Moreover, the jury's findings regarding the credibility of witnesses must be accorded great weight on appeal since the jury was in the best position to see and hear the testimony in order to make determinations regarding credibility. See, for example, People v. Littlejohn, 307 AD2d 976, 762 NYS2d 921 (2nd Dept., 2003.) In Littlejohn, the court, in rejecting a claim of insufficiency of the evidence held "resolution of issues of credibility, as well as the weight to be accorded to the evidence presented, are primarily questions to be determined by the trier of fact, who saw and heard the witnesses. The determination should be accorded great weight on appeal and should not be appealed unless clearly unsupported by the record."
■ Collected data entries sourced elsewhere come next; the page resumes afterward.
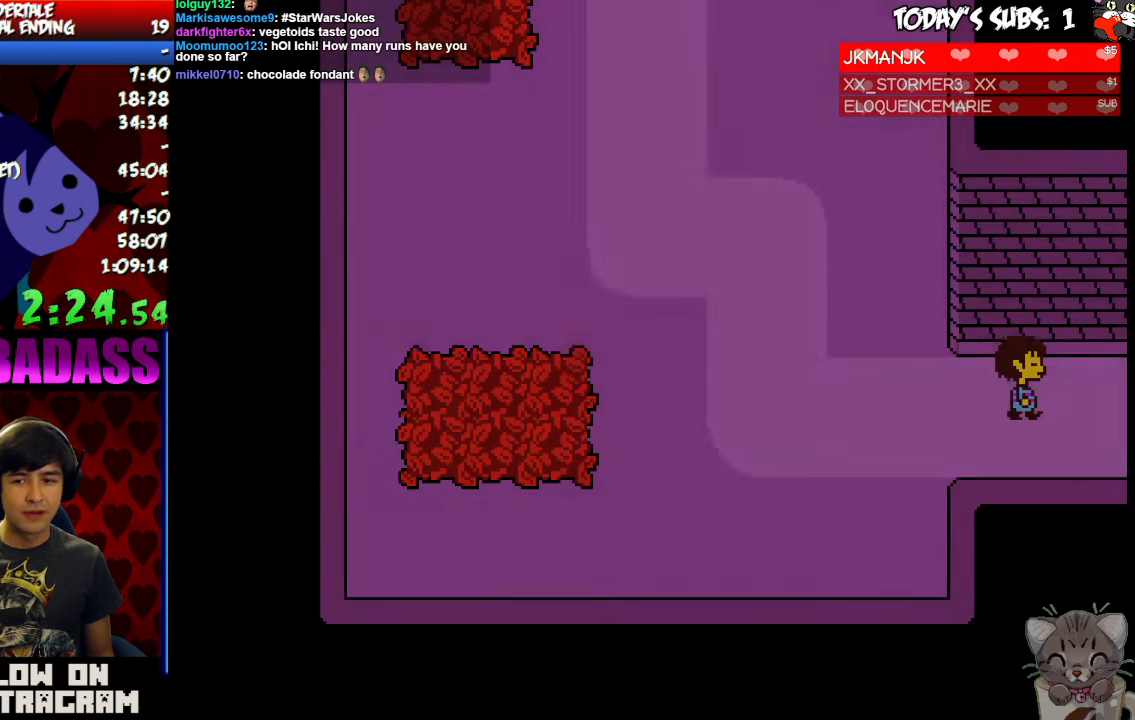
Gameplay with keyboard; each line is a JSON object with the keys held at the frame after it. "events" lists presses ("down") and releases ("up") of "c", "down", "escape", "left", "return", "right", "shift", "up", "x" and "z" between this image and that frame as [ms after this image, input, new state], when the widget could be followed in between. No other keys are recorded. Mouse input is not recorded.
{"keys": ["right"]}
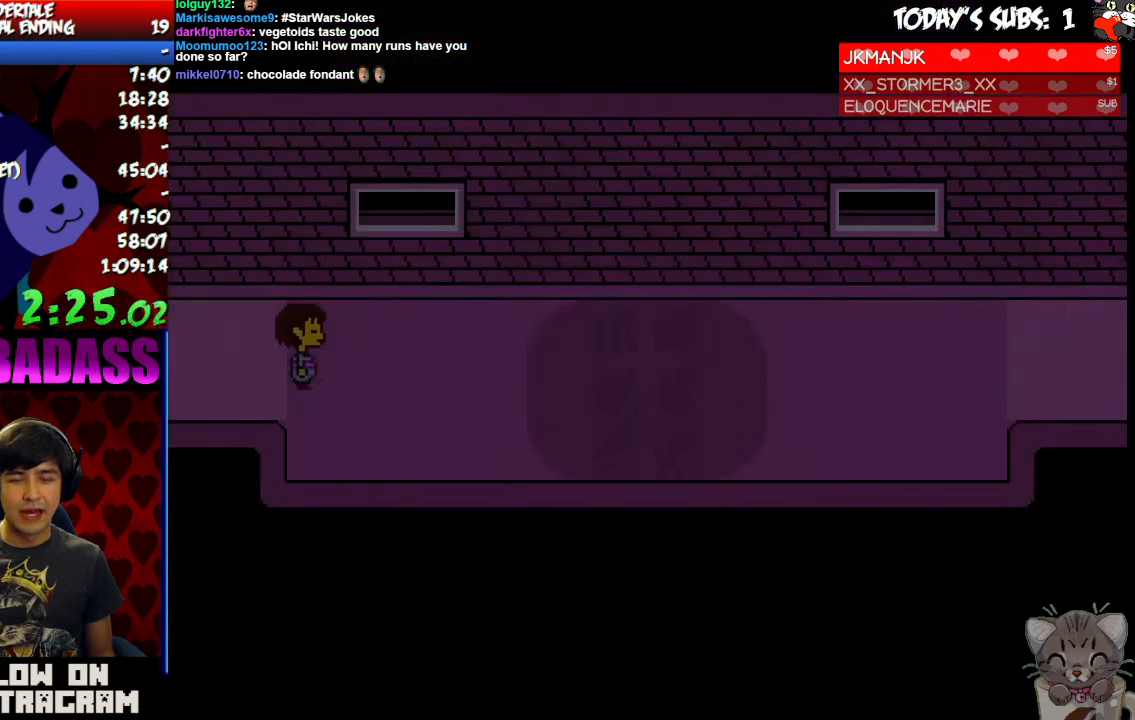
{"keys": ["right"], "events": []}
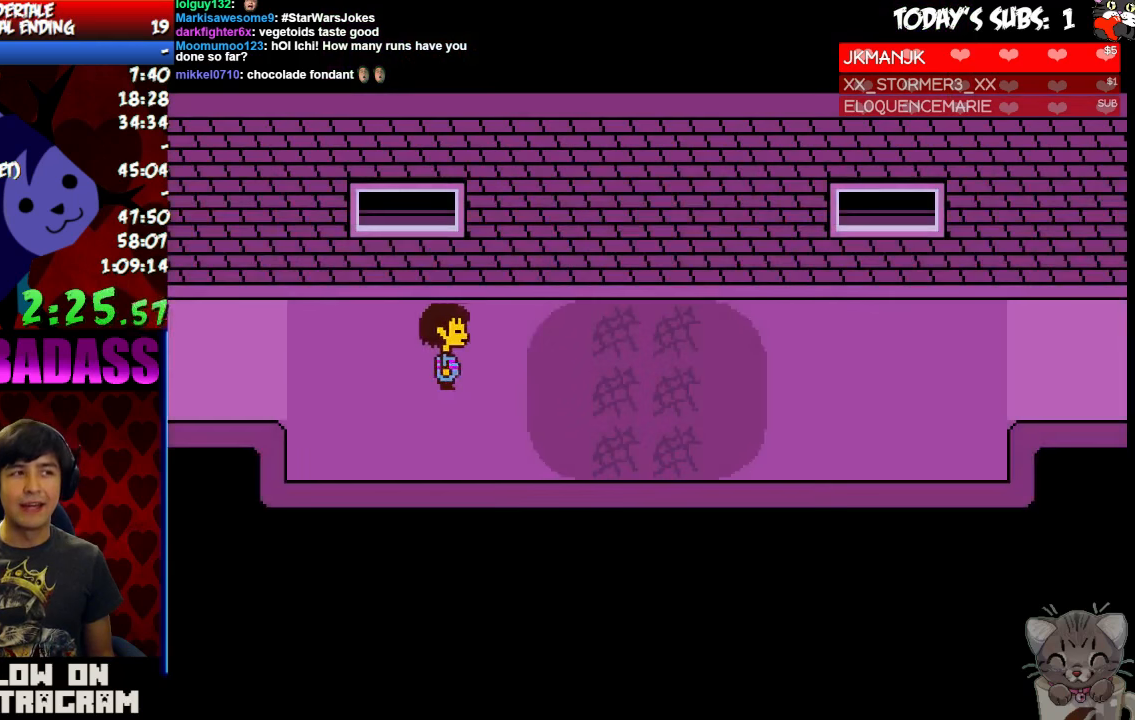
{"keys": ["right"], "events": []}
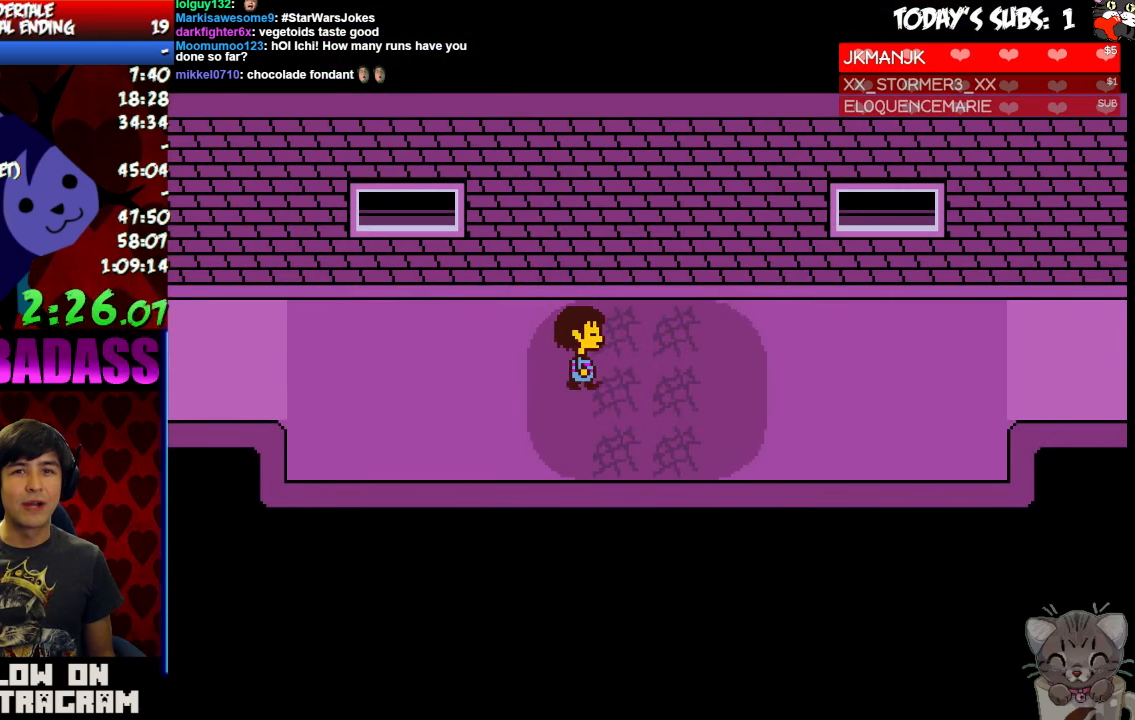
{"keys": ["right"]}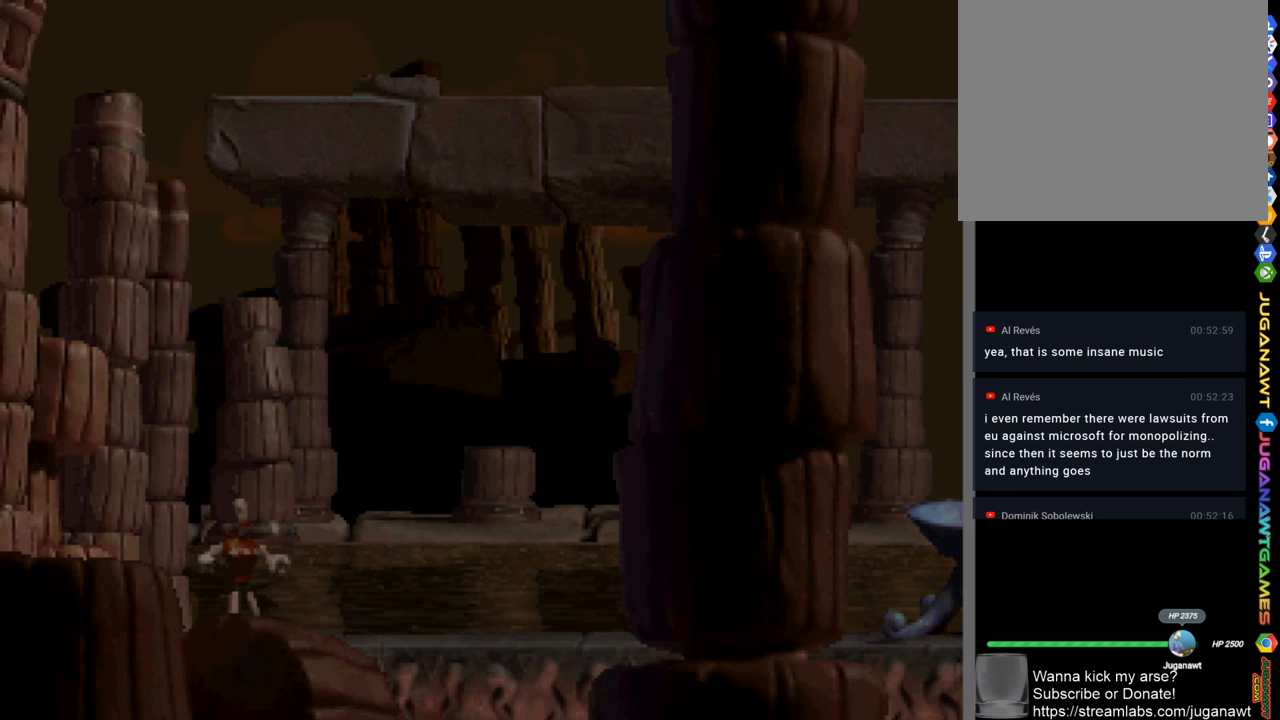
Gameplay with a controller (PlayStation layout); each line is a JSON object with the inputs held at the frame after it. "events" lists button and stick changes between this image and that frame as [ms after this image, input, new state], when the widget could be followed in between.
{"buttons": ["DPAD_RIGHT"], "left_stick": "center", "right_stick": "center", "events": [[84, "DPAD_RIGHT", "down"], [250, "DPAD_RIGHT", "up"], [350, "DPAD_RIGHT", "down"]]}
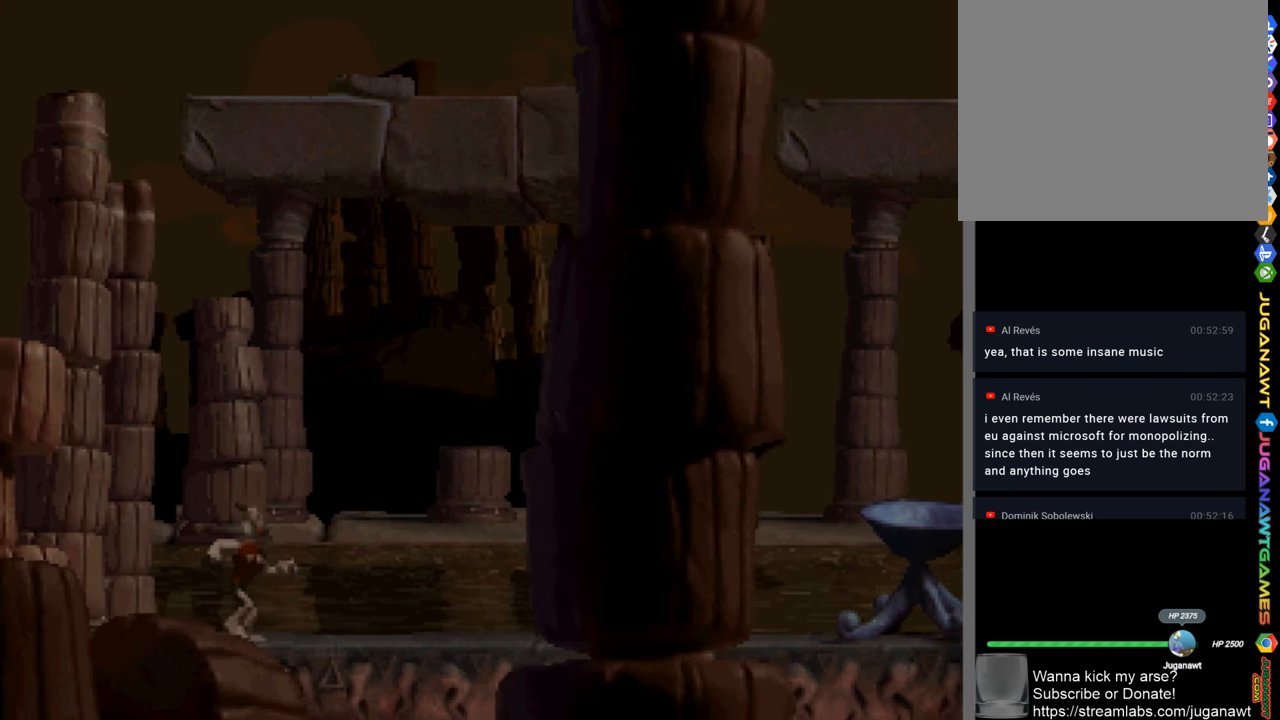
{"buttons": ["DPAD_RIGHT"], "left_stick": "center", "right_stick": "center", "events": []}
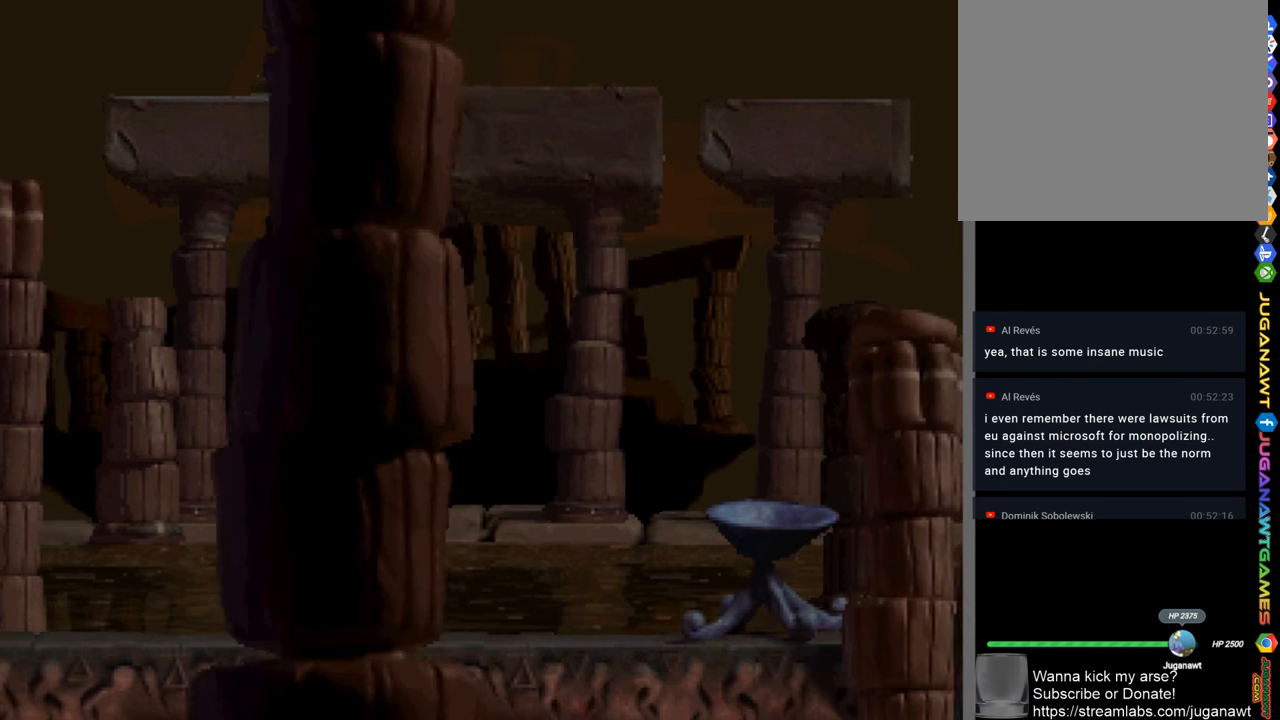
{"buttons": ["CROSS", "SQUARE", "DPAD_RIGHT"], "left_stick": "center", "right_stick": "center", "events": [[117, "SQUARE", "down"], [384, "CROSS", "down"]]}
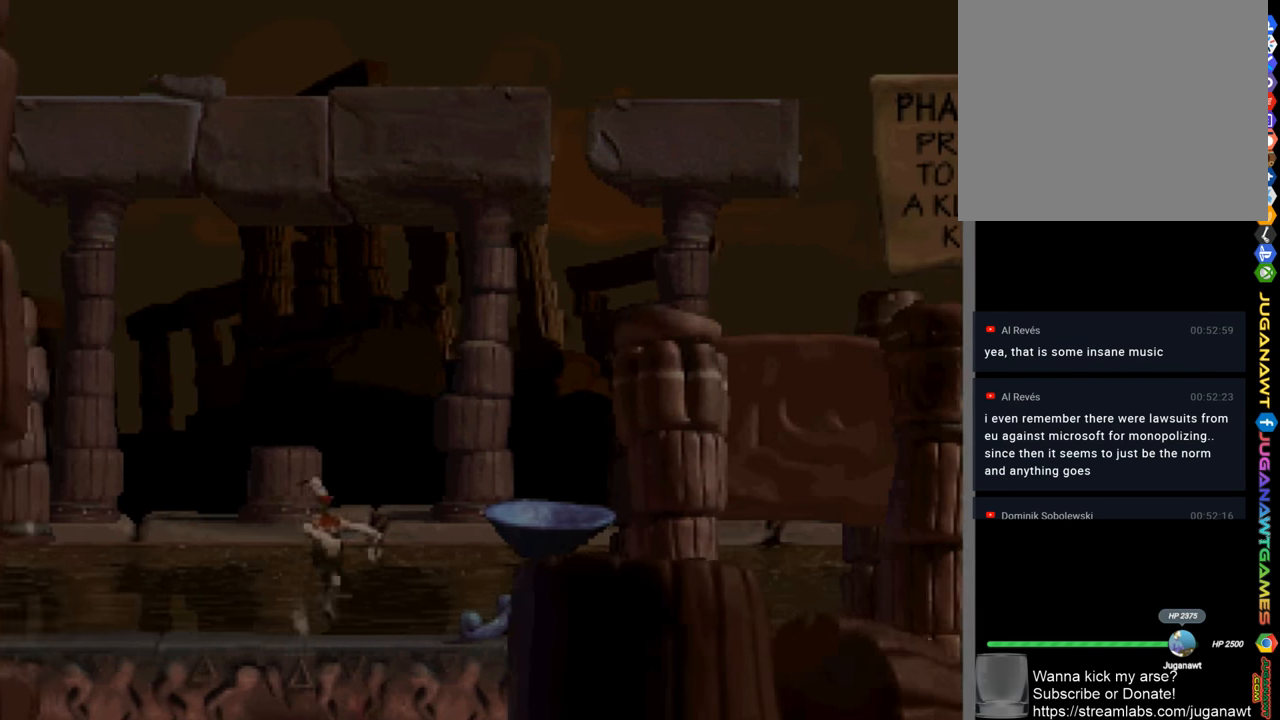
{"buttons": ["SQUARE"], "left_stick": "center", "right_stick": "center", "events": [[117, "CROSS", "up"], [284, "DPAD_RIGHT", "up"]]}
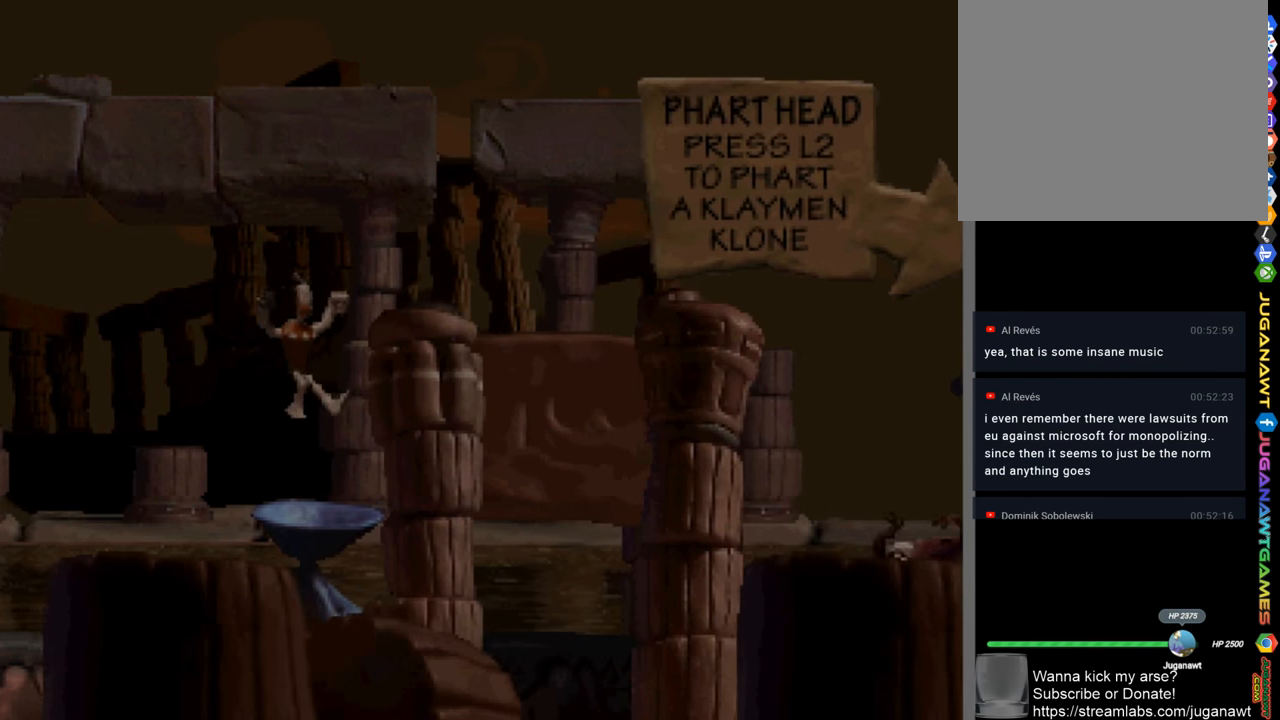
{"buttons": ["CROSS", "SQUARE", "DPAD_RIGHT"], "left_stick": "center", "right_stick": "center", "events": [[284, "CROSS", "down"], [284, "DPAD_RIGHT", "down"]]}
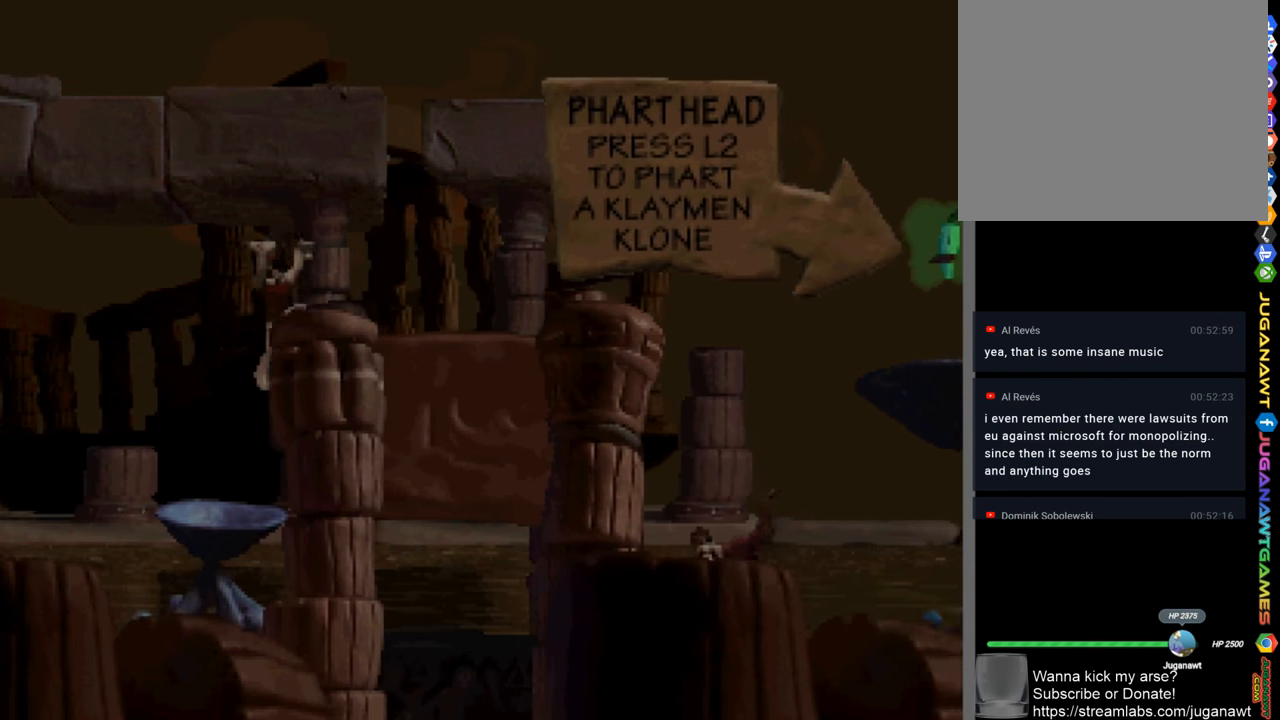
{"buttons": ["SQUARE"], "left_stick": "center", "right_stick": "center", "events": [[217, "CROSS", "up"], [284, "DPAD_RIGHT", "up"], [350, "DPAD_RIGHT", "down"], [450, "DPAD_RIGHT", "up"]]}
CPL § 330.30(1) permits a court to set aside a verdict for "any ground appearing in the record which, if raised upon an appeal from a prospective judgment of conviction, would require a reversal or modification of the judgment as a matter of law by an appellate court." The Court finds that the testimony presented by the People at the instant trial was not "clearly unsupported by the record," but rather, provided testimony which the jury, in the best position to assess his credibility, was free to believe. Here, while there were apparently inconsistencies between the testimony of Danny Beadrot in the Grand Jury and his testimony at trial, those inconsistencies were fully exploited by the defense during cross examination of Mr. Beadrot. Therefore, the issues of credibility raised in defendant's motion, including his claims of perjury by Mr. Beadrot, do not present a ground which, if raised upon appeal, would require reversal.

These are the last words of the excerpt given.